== What you are asked to do ==
One part of the entries below is wanted: the lines from the one containing "8 before information" through the one containing "16 (2) When". Write those out exactly and nothing else.

== Task input ==
□ □ □ □ □ □ □

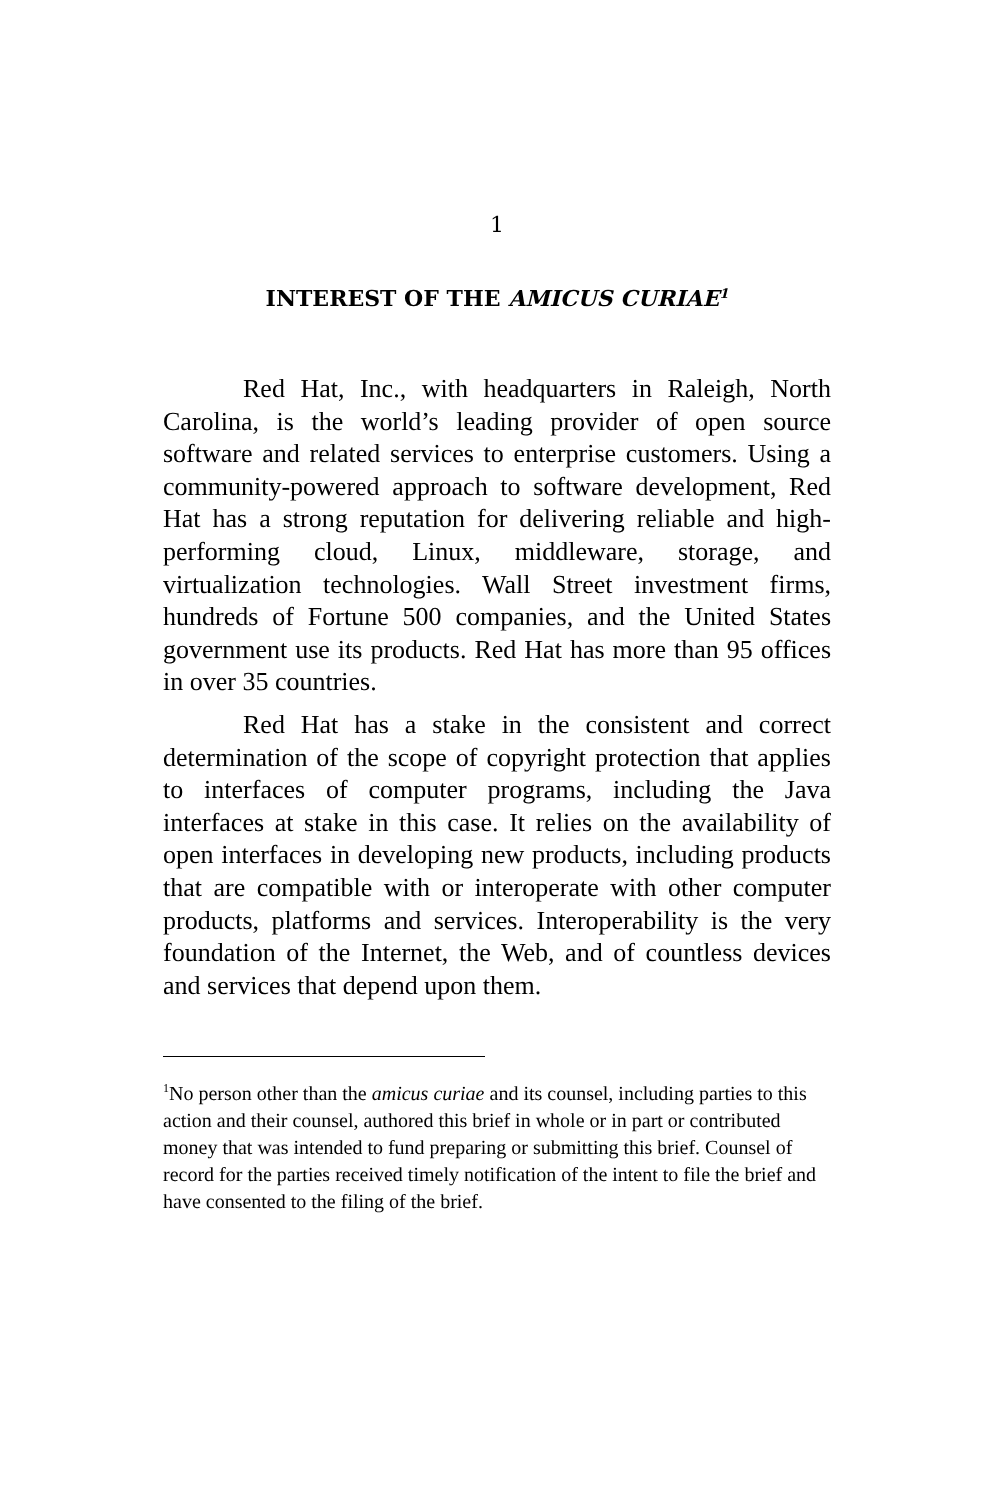1
INTEREST OF THE AMICUS CURIAE<sup>1</sup>
Red Hat, Inc., with headquarters in Raleigh, North Carolina, is the world’s leading provider of open source software and related services to enterprise customers. Using a community-powered approach to software development, Red Hat has a strong reputation for delivering reliable and high-performing cloud, Linux, middleware, storage, and virtualization technologies. Wall Street investment firms, hundreds of Fortune 500 companies, and the United States government use its products. Red Hat has more than 95 offices in over 35 countries.
Red Hat has a stake in the consistent and correct determination of the scope of copyright protection that applies to interfaces of computer programs, including the Java interfaces at stake in this case. It relies on the availability of open interfaces in developing new products, including products that are compatible with or interoperate with other computer products, platforms and services. Interoperability is the very foundation of the Internet, the Web, and of countless devices and services that depend upon them.
<sup>1</sup> No person other than the amicus curiae and its counsel, including parties to this action and their counsel, authored this brief in whole or in part or contributed money that was intended to fund preparing or submitting this brief. Counsel of record for the parties received timely notification of the intent to file the brief and have consented to the filing of the brief.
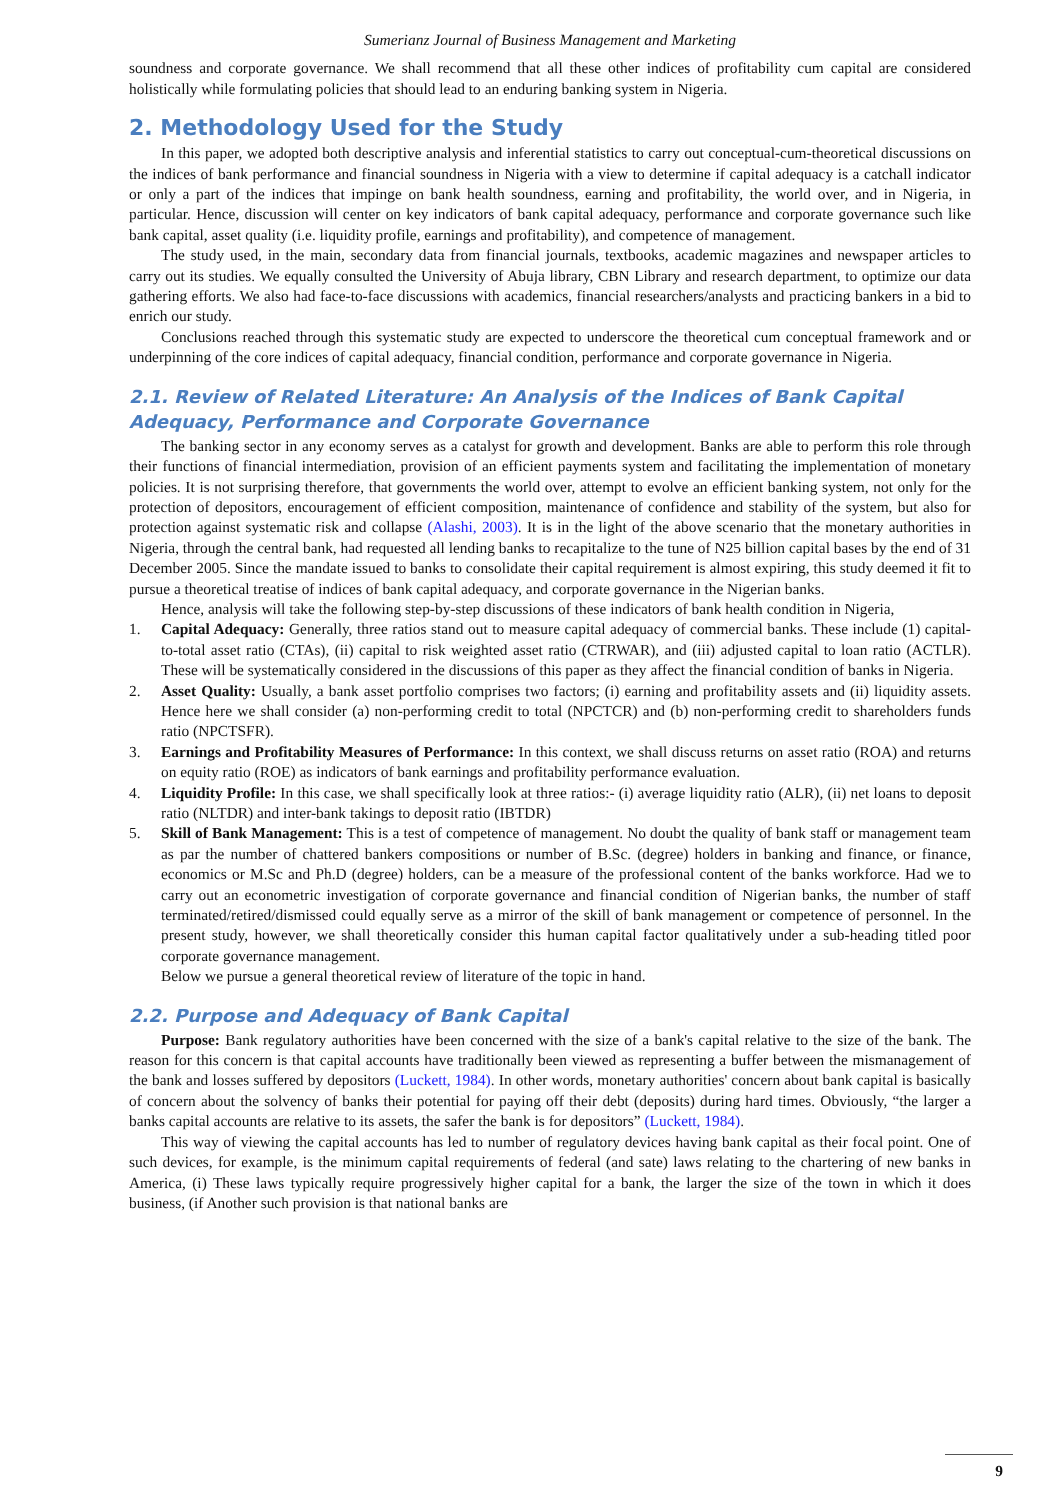Sumerianz Journal of Business Management and Marketing
soundness and corporate governance. We shall recommend that all these other indices of profitability cum capital are considered holistically while formulating policies that should lead to an enduring banking system in Nigeria.
2. Methodology Used for the Study
In this paper, we adopted both descriptive analysis and inferential statistics to carry out conceptual-cum-theoretical discussions on the indices of bank performance and financial soundness in Nigeria with a view to determine if capital adequacy is a catchall indicator or only a part of the indices that impinge on bank health soundness, earning and profitability, the world over, and in Nigeria, in particular. Hence, discussion will center on key indicators of bank capital adequacy, performance and corporate governance such like bank capital, asset quality (i.e. liquidity profile, earnings and profitability), and competence of management.
The study used, in the main, secondary data from financial journals, textbooks, academic magazines and newspaper articles to carry out its studies. We equally consulted the University of Abuja library, CBN Library and research department, to optimize our data gathering efforts. We also had face-to-face discussions with academics, financial researchers/analysts and practicing bankers in a bid to enrich our study.
Conclusions reached through this systematic study are expected to underscore the theoretical cum conceptual framework and or underpinning of the core indices of capital adequacy, financial condition, performance and corporate governance in Nigeria.
2.1. Review of Related Literature: An Analysis of the Indices of Bank Capital Adequacy, Performance and Corporate Governance
The banking sector in any economy serves as a catalyst for growth and development. Banks are able to perform this role through their functions of financial intermediation, provision of an efficient payments system and facilitating the implementation of monetary policies. It is not surprising therefore, that governments the world over, attempt to evolve an efficient banking system, not only for the protection of depositors, encouragement of efficient composition, maintenance of confidence and stability of the system, but also for protection against systematic risk and collapse (Alashi, 2003). It is in the light of the above scenario that the monetary authorities in Nigeria, through the central bank, had requested all lending banks to recapitalize to the tune of N25 billion capital bases by the end of 31 December 2005. Since the mandate issued to banks to consolidate their capital requirement is almost expiring, this study deemed it fit to pursue a theoretical treatise of indices of bank capital adequacy, and corporate governance in the Nigerian banks.
Hence, analysis will take the following step-by-step discussions of these indicators of bank health condition in Nigeria,
1. Capital Adequacy: Generally, three ratios stand out to measure capital adequacy of commercial banks. These include (1) capital-to-total asset ratio (CTAs), (ii) capital to risk weighted asset ratio (CTRWAR), and (iii) adjusted capital to loan ratio (ACTLR). These will be systematically considered in the discussions of this paper as they affect the financial condition of banks in Nigeria.
2. Asset Quality: Usually, a bank asset portfolio comprises two factors; (i) earning and profitability assets and (ii) liquidity assets. Hence here we shall consider (a) non-performing credit to total (NPCTCR) and (b) non-performing credit to shareholders funds ratio (NPCTSFR).
3. Earnings and Profitability Measures of Performance: In this context, we shall discuss returns on asset ratio (ROA) and returns on equity ratio (ROE) as indicators of bank earnings and profitability performance evaluation.
4. Liquidity Profile: In this case, we shall specifically look at three ratios:- (i) average liquidity ratio (ALR), (ii) net loans to deposit ratio (NLTDR) and inter-bank takings to deposit ratio (IBTDR)
5. Skill of Bank Management: This is a test of competence of management. No doubt the quality of bank staff or management team as par the number of chattered bankers compositions or number of B.Sc. (degree) holders in banking and finance, or finance, economics or M.Sc and Ph.D (degree) holders, can be a measure of the professional content of the banks workforce. Had we to carry out an econometric investigation of corporate governance and financial condition of Nigerian banks, the number of staff terminated/retired/dismissed could equally serve as a mirror of the skill of bank management or competence of personnel. In the present study, however, we shall theoretically consider this human capital factor qualitatively under a sub-heading titled poor corporate governance management.
Below we pursue a general theoretical review of literature of the topic in hand.
2.2. Purpose and Adequacy of Bank Capital
Purpose: Bank regulatory authorities have been concerned with the size of a bank's capital relative to the size of the bank. The reason for this concern is that capital accounts have traditionally been viewed as representing a buffer between the mismanagement of the bank and losses suffered by depositors (Luckett, 1984). In other words, monetary authorities' concern about bank capital is basically of concern about the solvency of banks their potential for paying off their debt (deposits) during hard times. Obviously, “the larger a banks capital accounts are relative to its assets, the safer the bank is for depositors” (Luckett, 1984).
This way of viewing the capital accounts has led to number of regulatory devices having bank capital as their focal point. One of such devices, for example, is the minimum capital requirements of federal (and sate) laws relating to the chartering of new banks in America, (i) These laws typically require progressively higher capital for a bank, the larger the size of the town in which it does business, (if Another such provision is that national banks are
9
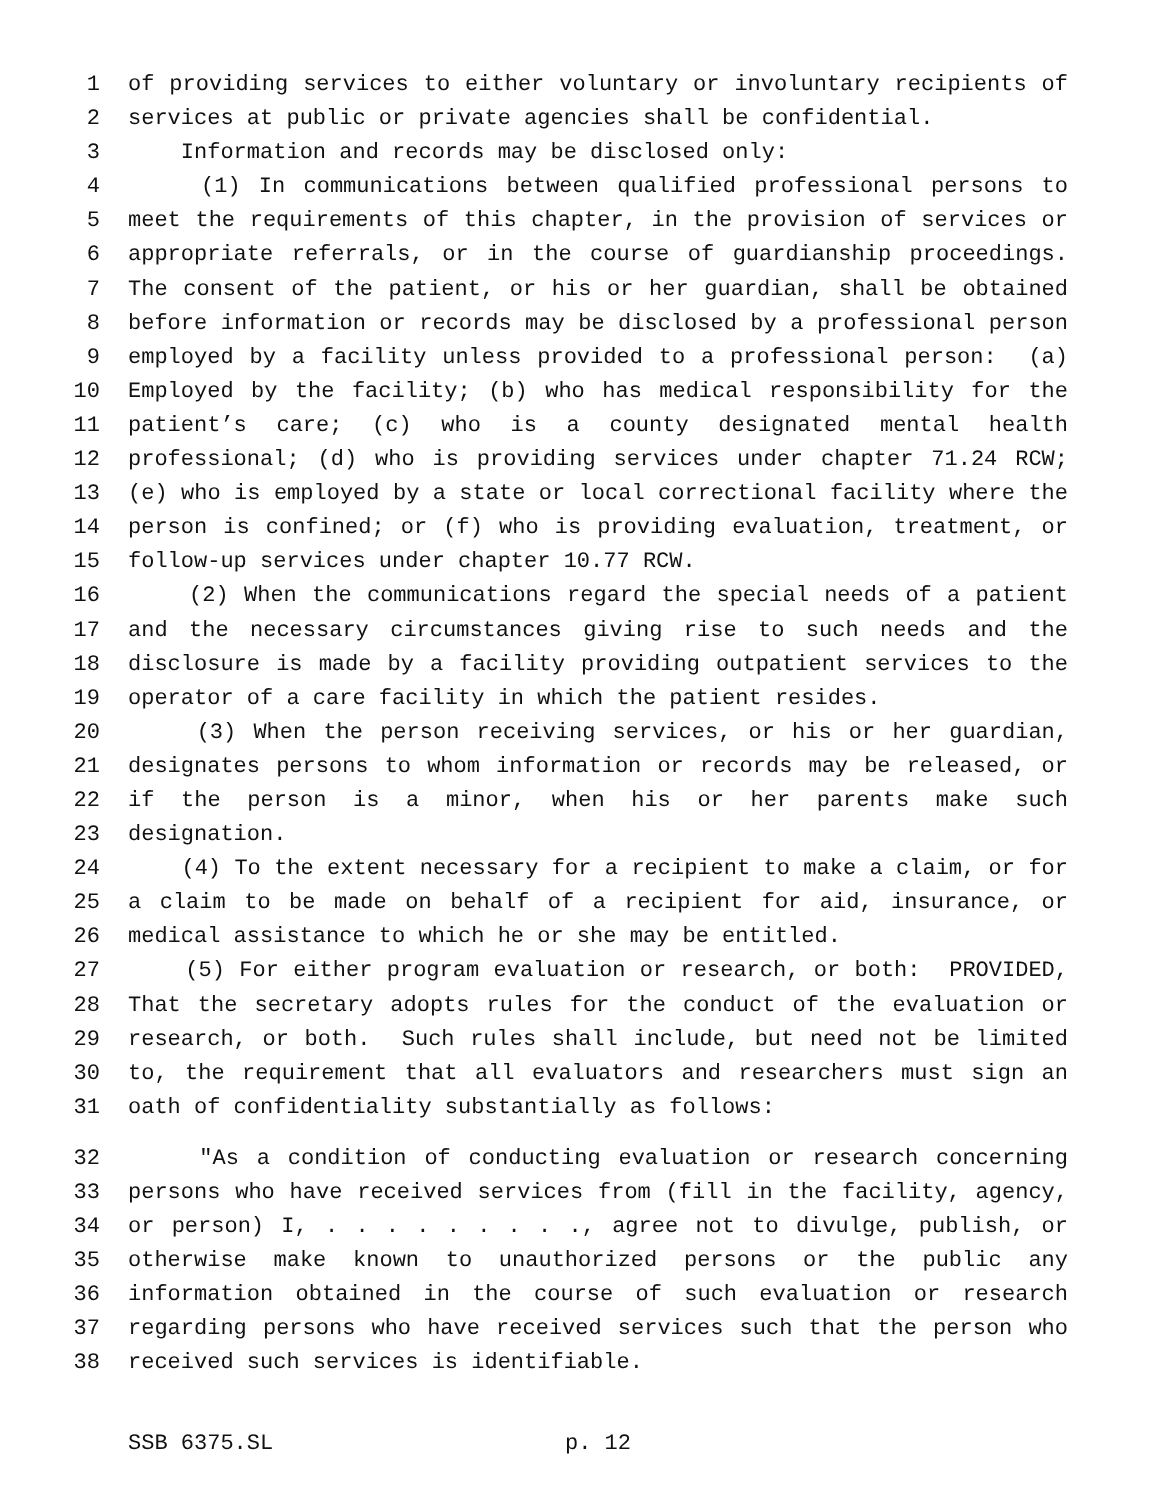1 of providing services to either voluntary or involuntary recipients of
2 services at public or private agencies shall be confidential.
3 Information and records may be disclosed only:
4 (1) In communications between qualified professional persons to
5 meet the requirements of this chapter, in the provision of services or
6 appropriate referrals, or in the course of guardianship proceedings.
7 The consent of the patient, or his or her guardian, shall be obtained
8 before information or records may be disclosed by a professional person
9 employed by a facility unless provided to a professional person: (a)
10 Employed by the facility; (b) who has medical responsibility for the
11 patient’s care; (c) who is a county designated mental health
12 professional; (d) who is providing services under chapter 71.24 RCW;
13 (e) who is employed by a state or local correctional facility where the
14 person is confined; or (f) who is providing evaluation, treatment, or
15 follow-up services under chapter 10.77 RCW.
16 (2) When the communications regard the special needs of a patient
17 and the necessary circumstances giving rise to such needs and the
18 disclosure is made by a facility providing outpatient services to the
19 operator of a care facility in which the patient resides.
20 (3) When the person receiving services, or his or her guardian,
21 designates persons to whom information or records may be released, or
22 if the person is a minor, when his or her parents make such
23 designation.
24 (4) To the extent necessary for a recipient to make a claim, or for
25 a claim to be made on behalf of a recipient for aid, insurance, or
26 medical assistance to which he or she may be entitled.
27 (5) For either program evaluation or research, or both: PROVIDED,
28 That the secretary adopts rules for the conduct of the evaluation or
29 research, or both. Such rules shall include, but need not be limited
30 to, the requirement that all evaluators and researchers must sign an
31 oath of confidentiality substantially as follows:
32 "As a condition of conducting evaluation or research concerning
33 persons who have received services from (fill in the facility, agency,
34 or person) I, . . . . . . . . ., agree not to divulge, publish, or
35 otherwise make known to unauthorized persons or the public any
36 information obtained in the course of such evaluation or research
37 regarding persons who have received services such that the person who
38 received such services is identifiable.
SSB 6375.SL p. 12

□ □ □ □ □ □ □

== Output of the task ==
8 before information or records may be disclosed by a professional person
9 employed by a facility unless provided to a professional person: (a)
10 Employed by the facility; (b) who has medical responsibility for the
11 patient’s care; (c) who is a county designated mental health
12 professional; (d) who is providing services under chapter 71.24 RCW;
13 (e) who is employed by a state or local correctional facility where the
14 person is confined; or (f) who is providing evaluation, treatment, or
15 follow-up services under chapter 10.77 RCW.
16 (2) When the communications regard the special needs of a patient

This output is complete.